§ Available data
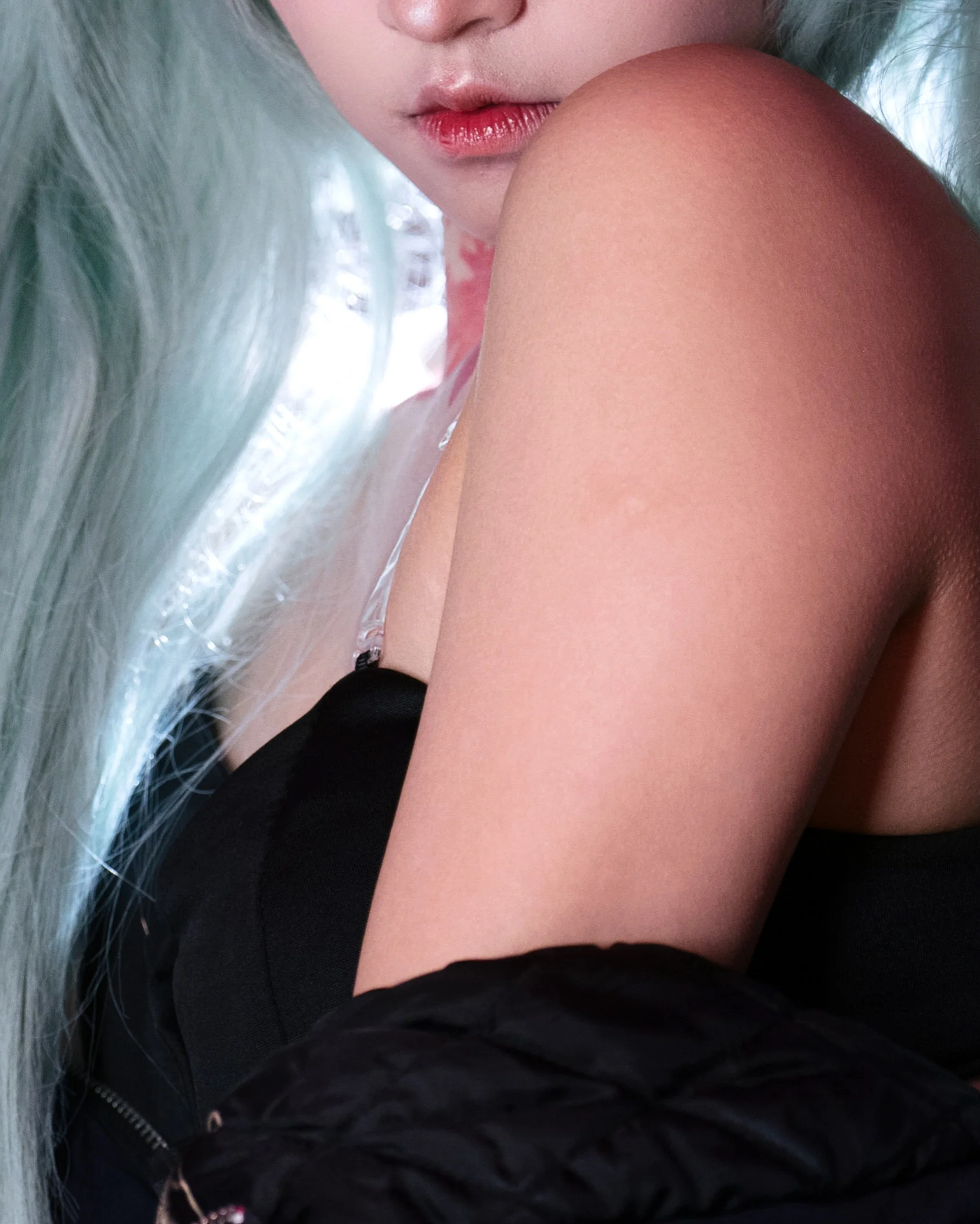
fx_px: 14683
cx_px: 461
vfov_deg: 4.8
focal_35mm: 405
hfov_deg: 3.8
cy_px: 673
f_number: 2.8
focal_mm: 133
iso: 640
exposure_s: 1/125
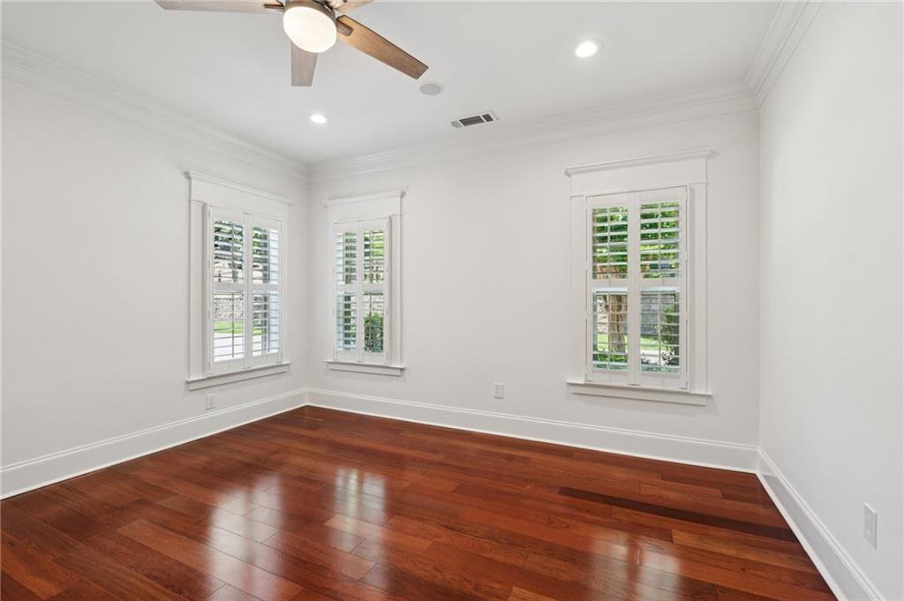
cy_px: 300
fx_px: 401
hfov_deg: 96.8
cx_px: 452
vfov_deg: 73.7
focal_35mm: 16
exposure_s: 1/20
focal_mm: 16
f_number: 8
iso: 400
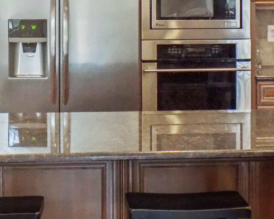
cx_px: 96
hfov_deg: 21.7
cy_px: 20
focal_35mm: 88
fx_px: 714
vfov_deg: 17.2
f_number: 3.7
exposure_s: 1/15
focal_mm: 8.1
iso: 400
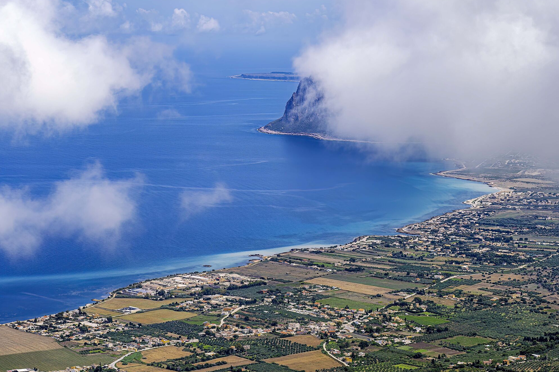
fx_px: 1428
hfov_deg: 22.1
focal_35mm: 92
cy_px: 199
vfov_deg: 14.9
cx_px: 315
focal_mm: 76
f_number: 10
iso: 125
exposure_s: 1/200
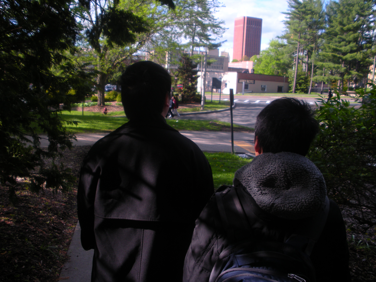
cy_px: 141
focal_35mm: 36
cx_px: 188
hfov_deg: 51.4
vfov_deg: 39.7
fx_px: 391
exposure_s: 1/258
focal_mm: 6.3
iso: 64
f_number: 3.5
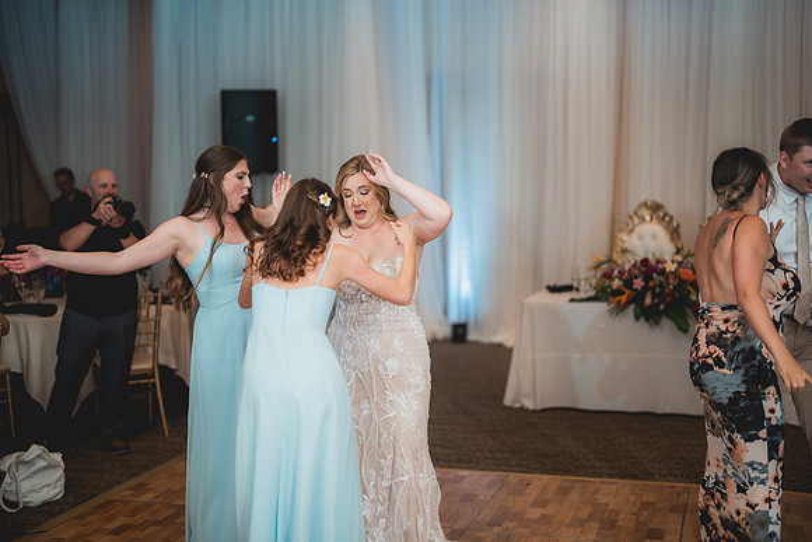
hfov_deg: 39.6
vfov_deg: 27.0
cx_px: 406
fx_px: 1128
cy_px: 271
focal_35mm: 50
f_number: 1.2
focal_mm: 50
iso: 80
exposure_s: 1/250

§ Exercise objective
The answer must be the full listing, word for word, with no images in it.

§ Task response
fx_px: 14683
cx_px: 461
vfov_deg: 4.8
focal_35mm: 405
hfov_deg: 3.8
cy_px: 673
f_number: 2.8
focal_mm: 133
iso: 640
exposure_s: 1/125
cy_px: 300
fx_px: 401
hfov_deg: 96.8
cx_px: 452
vfov_deg: 73.7
focal_35mm: 16
exposure_s: 1/20
focal_mm: 16
f_number: 8
iso: 400
cx_px: 96
hfov_deg: 21.7
cy_px: 20
focal_35mm: 88
fx_px: 714
vfov_deg: 17.2
f_number: 3.7
exposure_s: 1/15
focal_mm: 8.1
iso: 400
fx_px: 1428
hfov_deg: 22.1
focal_35mm: 92
cy_px: 199
vfov_deg: 14.9
cx_px: 315
focal_mm: 76
f_number: 10
iso: 125
exposure_s: 1/200
cy_px: 141
focal_35mm: 36
cx_px: 188
hfov_deg: 51.4
vfov_deg: 39.7
fx_px: 391
exposure_s: 1/258
focal_mm: 6.3
iso: 64
f_number: 3.5
hfov_deg: 39.6
vfov_deg: 27.0
cx_px: 406
fx_px: 1128
cy_px: 271
focal_35mm: 50
f_number: 1.2
focal_mm: 50
iso: 80
exposure_s: 1/250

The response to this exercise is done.